__Task data__.
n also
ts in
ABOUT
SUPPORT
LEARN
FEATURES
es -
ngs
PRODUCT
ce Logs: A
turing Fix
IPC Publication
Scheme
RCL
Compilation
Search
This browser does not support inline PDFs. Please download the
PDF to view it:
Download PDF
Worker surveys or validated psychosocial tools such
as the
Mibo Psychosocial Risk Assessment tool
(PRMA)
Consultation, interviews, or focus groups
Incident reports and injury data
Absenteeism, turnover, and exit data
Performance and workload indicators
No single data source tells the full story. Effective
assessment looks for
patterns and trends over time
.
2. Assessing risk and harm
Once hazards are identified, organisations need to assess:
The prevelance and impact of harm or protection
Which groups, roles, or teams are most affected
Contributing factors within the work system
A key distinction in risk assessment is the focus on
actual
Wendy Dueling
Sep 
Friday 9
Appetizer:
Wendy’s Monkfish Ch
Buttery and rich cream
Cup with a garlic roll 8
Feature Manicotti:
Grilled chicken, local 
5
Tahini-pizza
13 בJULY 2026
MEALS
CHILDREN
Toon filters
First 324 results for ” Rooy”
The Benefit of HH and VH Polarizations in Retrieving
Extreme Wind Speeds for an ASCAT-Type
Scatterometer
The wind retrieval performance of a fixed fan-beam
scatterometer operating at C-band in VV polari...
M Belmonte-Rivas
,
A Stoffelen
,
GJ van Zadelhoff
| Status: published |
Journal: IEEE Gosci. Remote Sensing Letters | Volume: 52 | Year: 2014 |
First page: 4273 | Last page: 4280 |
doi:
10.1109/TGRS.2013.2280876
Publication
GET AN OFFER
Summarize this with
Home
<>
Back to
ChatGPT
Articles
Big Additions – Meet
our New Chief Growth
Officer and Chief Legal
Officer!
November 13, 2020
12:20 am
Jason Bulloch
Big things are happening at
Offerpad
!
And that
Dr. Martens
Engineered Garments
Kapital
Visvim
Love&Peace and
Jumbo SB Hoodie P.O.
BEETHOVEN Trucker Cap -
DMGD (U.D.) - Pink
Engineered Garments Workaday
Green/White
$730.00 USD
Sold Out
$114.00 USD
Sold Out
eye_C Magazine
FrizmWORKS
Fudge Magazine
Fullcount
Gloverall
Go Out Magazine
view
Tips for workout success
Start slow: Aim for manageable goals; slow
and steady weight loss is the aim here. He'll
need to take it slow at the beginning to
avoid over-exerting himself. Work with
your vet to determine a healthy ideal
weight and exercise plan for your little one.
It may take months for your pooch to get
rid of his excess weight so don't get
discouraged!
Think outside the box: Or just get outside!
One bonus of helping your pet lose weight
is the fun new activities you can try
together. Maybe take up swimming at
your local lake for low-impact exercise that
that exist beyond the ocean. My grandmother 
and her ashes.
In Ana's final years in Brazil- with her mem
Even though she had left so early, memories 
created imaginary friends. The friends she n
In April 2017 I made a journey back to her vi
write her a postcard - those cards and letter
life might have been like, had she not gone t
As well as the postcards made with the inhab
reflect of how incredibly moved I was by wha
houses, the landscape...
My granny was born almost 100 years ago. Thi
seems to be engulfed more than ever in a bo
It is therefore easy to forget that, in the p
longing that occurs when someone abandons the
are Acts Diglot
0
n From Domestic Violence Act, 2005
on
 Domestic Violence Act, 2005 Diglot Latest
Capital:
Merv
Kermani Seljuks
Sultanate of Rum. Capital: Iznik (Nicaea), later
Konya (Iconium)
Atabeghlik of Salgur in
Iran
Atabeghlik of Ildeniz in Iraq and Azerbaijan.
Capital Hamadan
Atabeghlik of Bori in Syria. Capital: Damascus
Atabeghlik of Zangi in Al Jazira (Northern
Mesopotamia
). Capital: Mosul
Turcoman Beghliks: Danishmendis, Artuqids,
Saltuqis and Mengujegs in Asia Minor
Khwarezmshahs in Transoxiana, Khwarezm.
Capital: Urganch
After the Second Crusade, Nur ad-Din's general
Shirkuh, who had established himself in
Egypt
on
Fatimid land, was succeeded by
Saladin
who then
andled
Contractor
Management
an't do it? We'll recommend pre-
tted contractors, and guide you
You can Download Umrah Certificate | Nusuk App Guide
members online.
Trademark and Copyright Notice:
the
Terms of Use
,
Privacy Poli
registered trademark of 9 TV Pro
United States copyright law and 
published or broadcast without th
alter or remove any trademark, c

__About this task__. Give back the records above, character for character.

__Exercise output__.
n also
ts in
ABOUT
SUPPORT
LEARN
FEATURES
es -
ngs
PRODUCT
ce Logs: A
turing Fix
IPC Publication
Scheme
RCL
Compilation
Search
This browser does not support inline PDFs. Please download the
PDF to view it:
Download PDF
Worker surveys or validated psychosocial tools such
as the
Mibo Psychosocial Risk Assessment tool
(PRMA)
Consultation, interviews, or focus groups
Incident reports and injury data
Absenteeism, turnover, and exit data
Performance and workload indicators
No single data source tells the full story. Effective
assessment looks for
patterns and trends over time
.
2. Assessing risk and harm
Once hazards are identified, organisations need to assess:
The prevelance and impact of harm or protection
Which groups, roles, or teams are most affected
Contributing factors within the work system
A key distinction in risk assessment is the focus on
actual
Wendy Dueling
Sep 
Friday 9
Appetizer:
Wendy’s Monkfish Ch
Buttery and rich cream
Cup with a garlic roll 8
Feature Manicotti:
Grilled chicken, local 
5
Tahini-pizza
13 בJULY 2026
MEALS
CHILDREN
Toon filters
First 324 results for ” Rooy”
The Benefit of HH and VH Polarizations in Retrieving
Extreme Wind Speeds for an ASCAT-Type
Scatterometer
The wind retrieval performance of a fixed fan-beam
scatterometer operating at C-band in VV polari...
M Belmonte-Rivas
,
A Stoffelen
,
GJ van Zadelhoff
| Status: published |
Journal: IEEE Gosci. Remote Sensing Letters | Volume: 52 | Year: 2014 |
First page: 4273 | Last page: 4280 |
doi:
10.1109/TGRS.2013.2280876
Publication
GET AN OFFER
Summarize this with
Home
<>
Back to
ChatGPT
Articles
Big Additions – Meet
our New Chief Growth
Officer and Chief Legal
Officer!
November 13, 2020
12:20 am
Jason Bulloch
Big things are happening at
Offerpad
!
And that
Dr. Martens
Engineered Garments
Kapital
Visvim
Love&Peace and
Jumbo SB Hoodie P.O.
BEETHOVEN Trucker Cap -
DMGD (U.D.) - Pink
Engineered Garments Workaday
Green/White
$730.00 USD
Sold Out
$114.00 USD
Sold Out
eye_C Magazine
FrizmWORKS
Fudge Magazine
Fullcount
Gloverall
Go Out Magazine
view
Tips for workout success
Start slow: Aim for manageable goals; slow
and steady weight loss is the aim here. He'll
need to take it slow at the beginning to
avoid over-exerting himself. Work with
your vet to determine a healthy ideal
weight and exercise plan for your little one.
It may take months for your pooch to get
rid of his excess weight so don't get
discouraged!
Think outside the box: Or just get outside!
One bonus of helping your pet lose weight
is the fun new activities you can try
together. Maybe take up swimming at
your local lake for low-impact exercise that
that exist beyond the ocean. My grandmother 
and her ashes.
In Ana's final years in Brazil- with her mem
Even though she had left so early, memories 
created imaginary friends. The friends she n
In April 2017 I made a journey back to her vi
write her a postcard - those cards and letter
life might have been like, had she not gone t
As well as the postcards made with the inhab
reflect of how incredibly moved I was by wha
houses, the landscape...
My granny was born almost 100 years ago. Thi
seems to be engulfed more than ever in a bo
It is therefore easy to forget that, in the p
longing that occurs when someone abandons the
are Acts Diglot
0
n From Domestic Violence Act, 2005
on
 Domestic Violence Act, 2005 Diglot Latest
Capital:
Merv
Kermani Seljuks
Sultanate of Rum. Capital: Iznik (Nicaea), later
Konya (Iconium)
Atabeghlik of Salgur in
Iran
Atabeghlik of Ildeniz in Iraq and Azerbaijan.
Capital Hamadan
Atabeghlik of Bori in Syria. Capital: Damascus
Atabeghlik of Zangi in Al Jazira (Northern
Mesopotamia
). Capital: Mosul
Turcoman Beghliks: Danishmendis, Artuqids,
Saltuqis and Mengujegs in Asia Minor
Khwarezmshahs in Transoxiana, Khwarezm.
Capital: Urganch
After the Second Crusade, Nur ad-Din's general
Shirkuh, who had established himself in
Egypt
on
Fatimid land, was succeeded by
Saladin
who then
andled
Contractor
Management
an't do it? We'll recommend pre-
tted contractors, and guide you
You can Download Umrah Certificate | Nusuk App Guide
members online.
Trademark and Copyright Notice:
the
Terms of Use
,
Privacy Poli
registered trademark of 9 TV Pro
United States copyright law and 
published or broadcast without th
alter or remove any trademark, c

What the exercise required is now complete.